Given request: Reproduce verbatim every line of the items from the line containing "Document page, 1654x1241 pixels." through the final line of the items, including both of these lines.

Extracted entries:

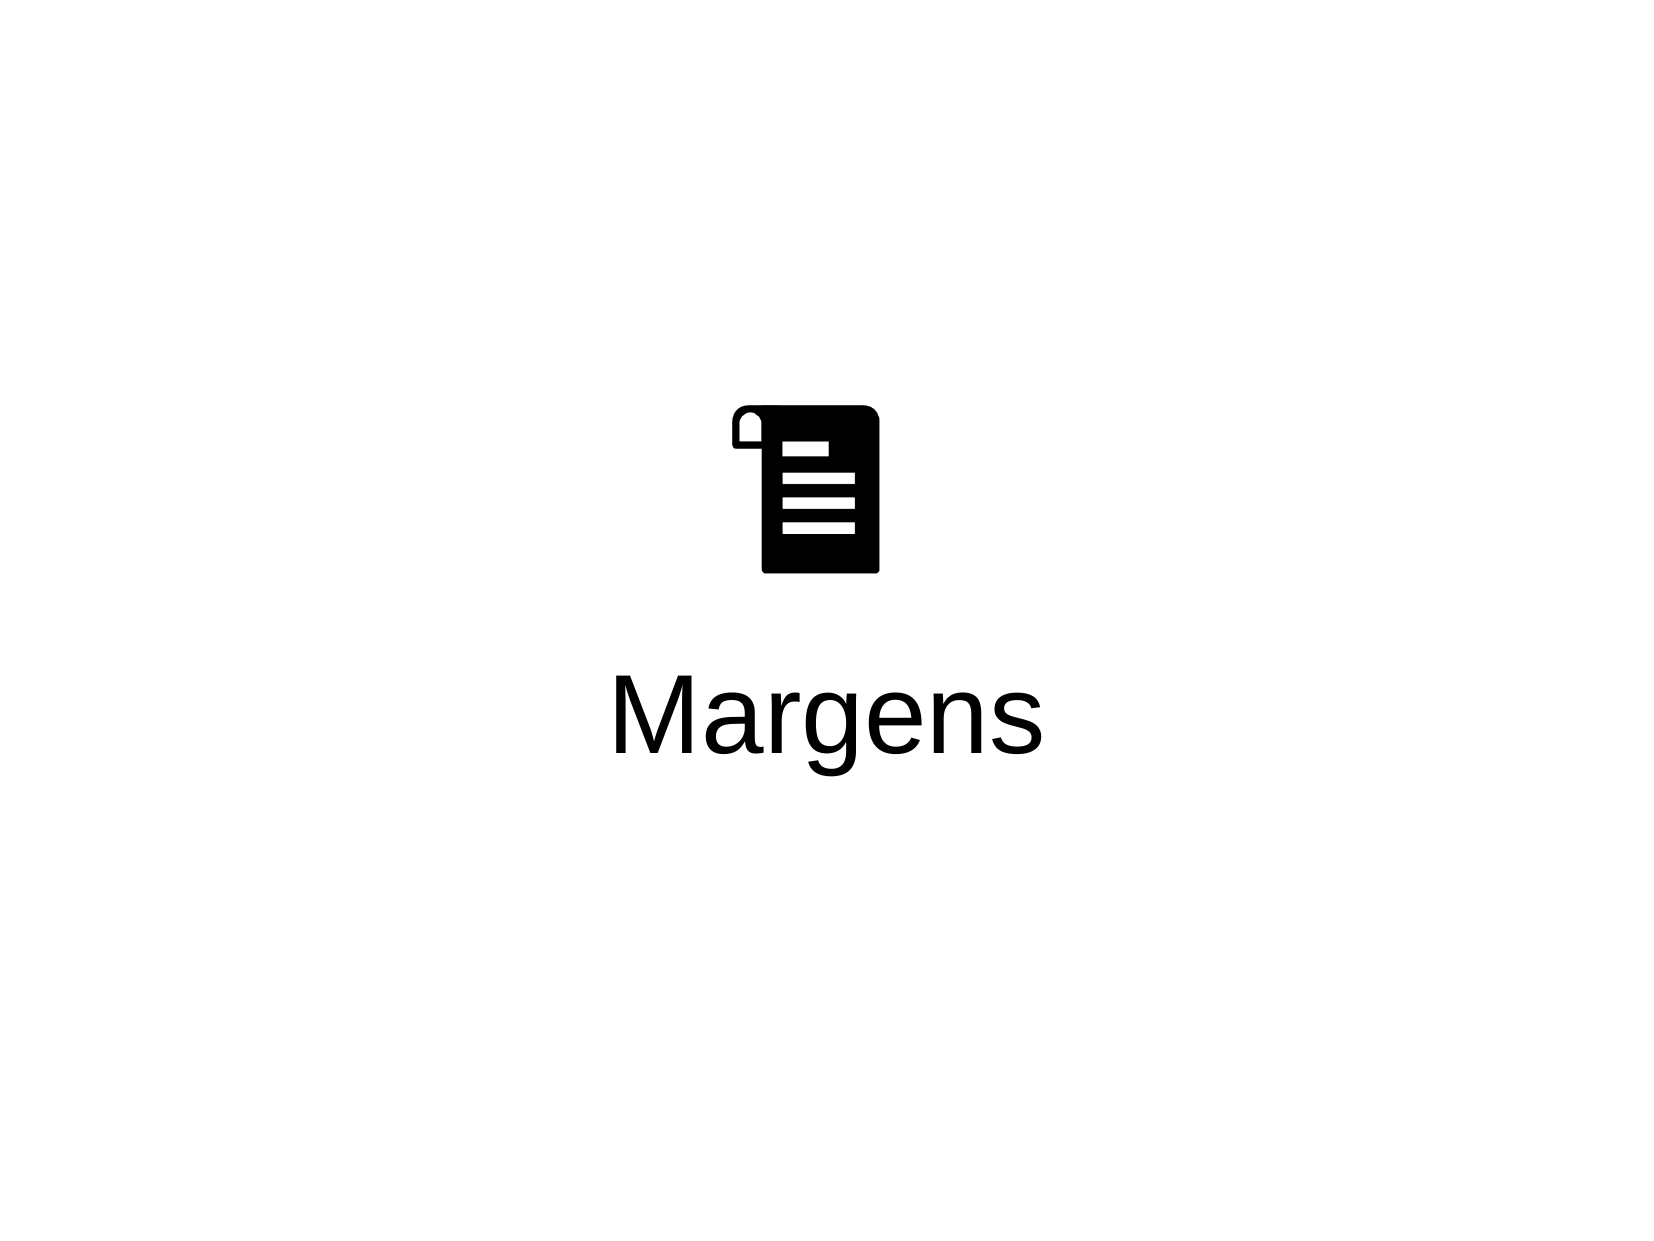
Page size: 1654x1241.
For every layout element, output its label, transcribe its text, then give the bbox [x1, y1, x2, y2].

picture [731, 404, 880, 574]
title Margens [11, 608, 1642, 816]
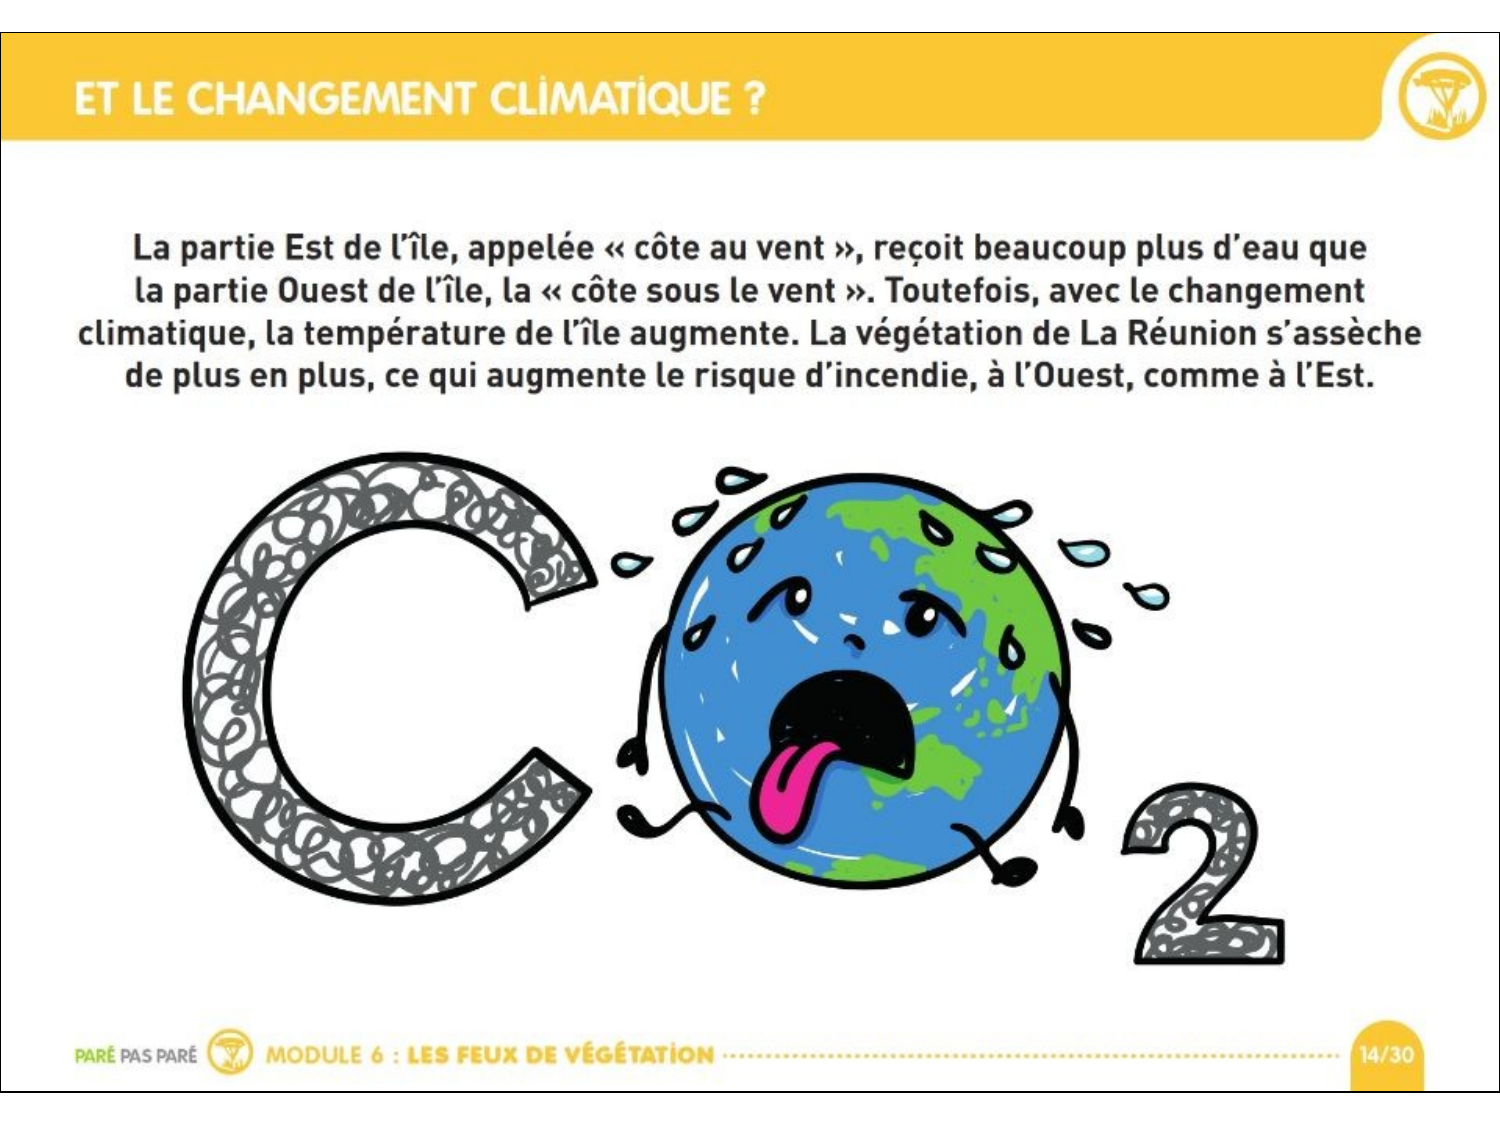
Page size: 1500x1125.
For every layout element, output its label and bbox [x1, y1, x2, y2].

text_box [0, 32, 1500, 1093]
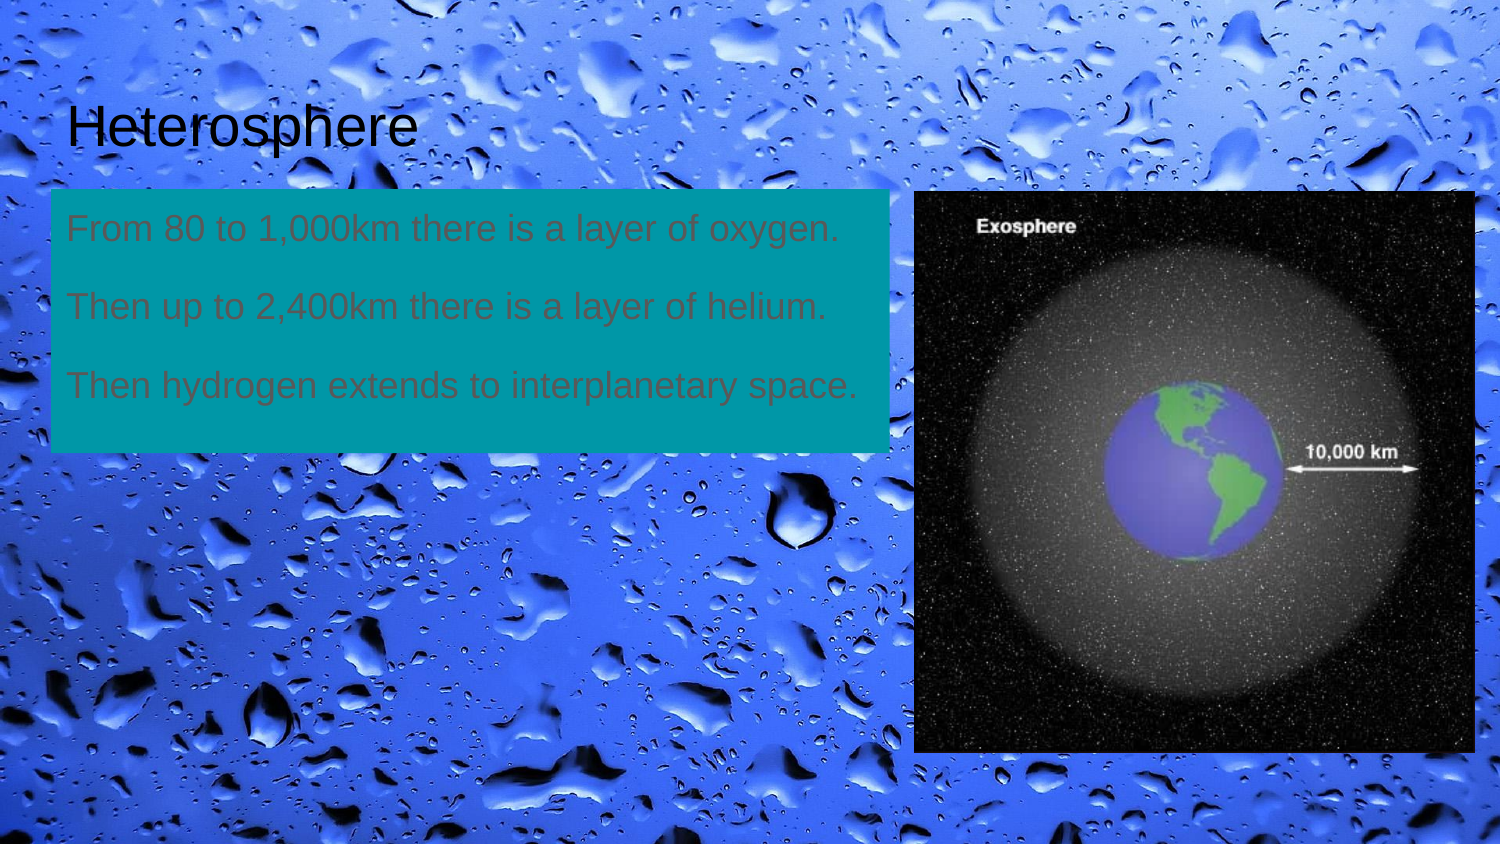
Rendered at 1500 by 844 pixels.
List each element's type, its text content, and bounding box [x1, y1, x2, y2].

title Heterosphere [51, 72, 1449, 167]
list From 80 to 1,000km there is a layer of oxygen. Then up to 2,400km there is a layer of helium. Then hydrogen extends to interplanetary space. [51, 189, 890, 454]
picture [0, 0, 1500, 844]
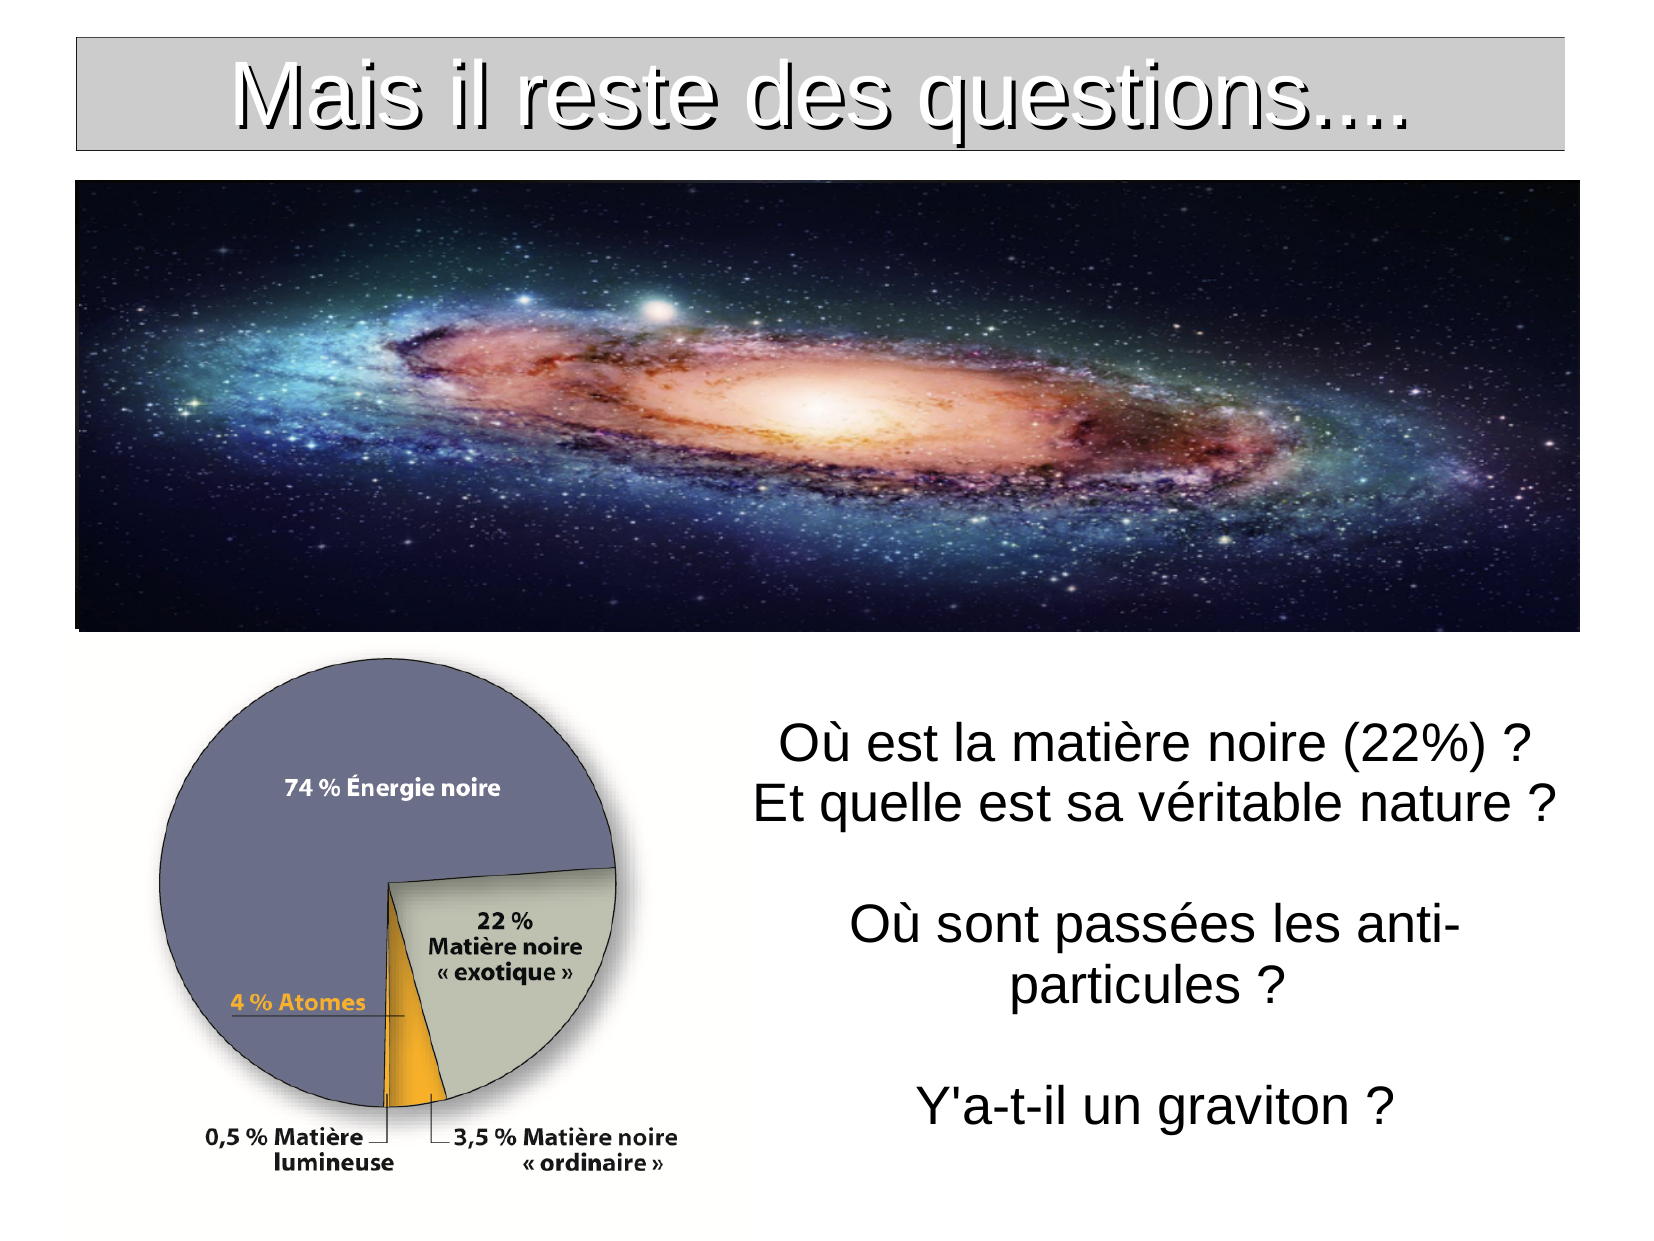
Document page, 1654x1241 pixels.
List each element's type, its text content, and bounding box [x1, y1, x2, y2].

picture [60, 180, 1580, 1241]
title Mais il reste des questions.... [76, 37, 1565, 151]
text_box Où est la matière noire (22%) ? Et quelle est sa véritable nature ? Où sont passées les anti-particules ? Y'a-t-il un graviton ? [751, 705, 1608, 1146]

Written response:
Document page, 1654x1241 pixels.
List each element's type, its text content, and bounding box [x1, y1, x2, y2].

picture [60, 180, 1580, 1241]
title Mais il reste des questions.... [76, 37, 1565, 151]
text_box Où est la matière noire (22%) ? Et quelle est sa véritable nature ? Où sont passées les anti-particules ? Y'a-t-il un graviton ? [751, 705, 1608, 1146]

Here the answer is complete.